* TASK OBJECTIVE
Please copy out every line in the entries that includes the word "intest".

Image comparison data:
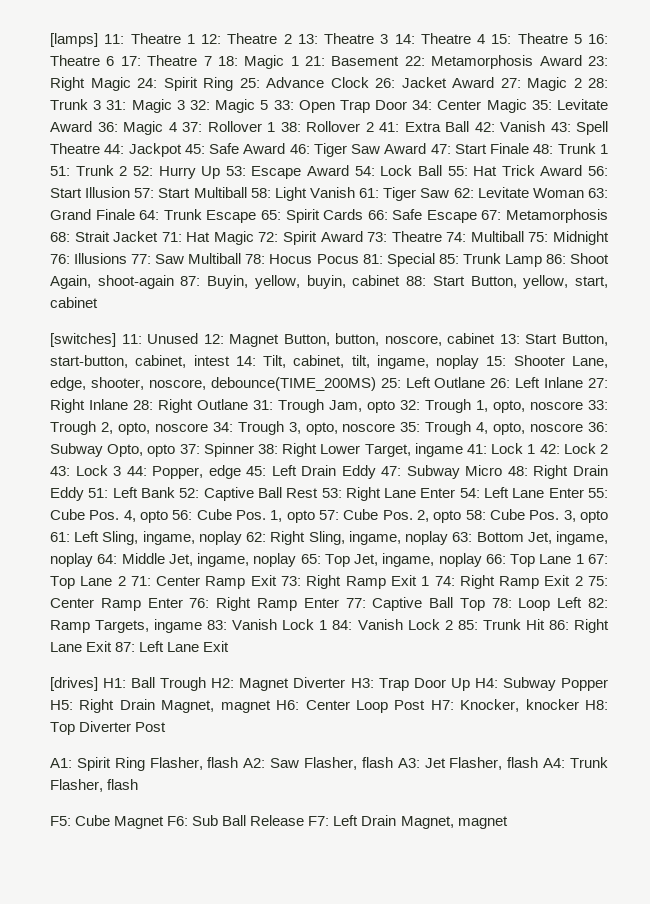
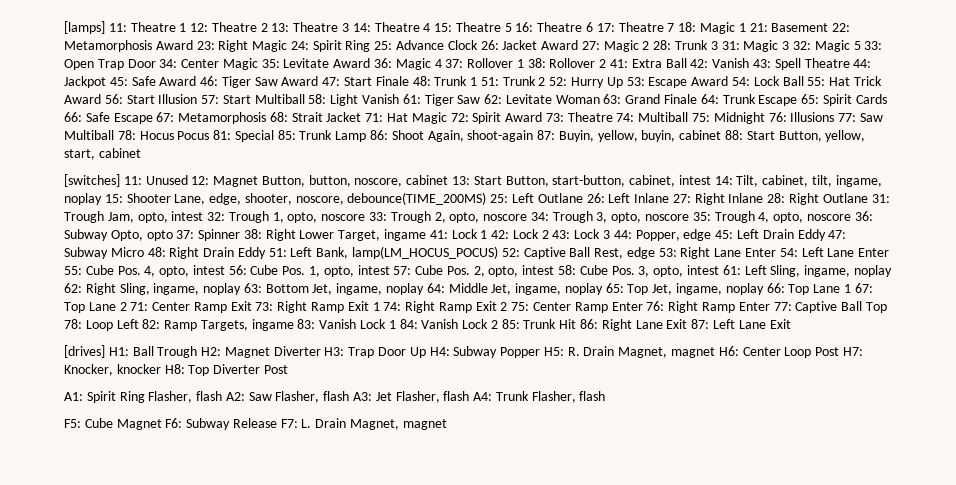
[367,400,395,413] opto -> [137,211,204,223] opto, intest
[140,487,175,498] Bank -> [316,246,499,259] Bank, lamp(LM_HOCUS_POCUS)
[286,488,319,498] Rest -> [594,247,655,259] Rest, edge
[140,510,169,523] opto -> [159,265,225,277] opto, intest
[286,510,315,523] opto -> [323,265,390,277] opto, intest
[433,510,462,523] opto -> [488,265,555,277] opto, intest
[580,510,608,523] opto -> [653,265,719,277] opto, intest
[79,699,115,713] Right -> [567,347,580,356] R.
[192,815,247,826] Sub Ball -> [186,418,231,430] Subway
[333,815,359,826] Left -> [301,419,312,428] L.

* SOLUTION
[367,400,395,413] opto -> [137,211,204,223] opto, intest
[140,510,169,523] opto -> [159,265,225,277] opto, intest
[286,510,315,523] opto -> [323,265,390,277] opto, intest
[433,510,462,523] opto -> [488,265,555,277] opto, intest
[580,510,608,523] opto -> [653,265,719,277] opto, intest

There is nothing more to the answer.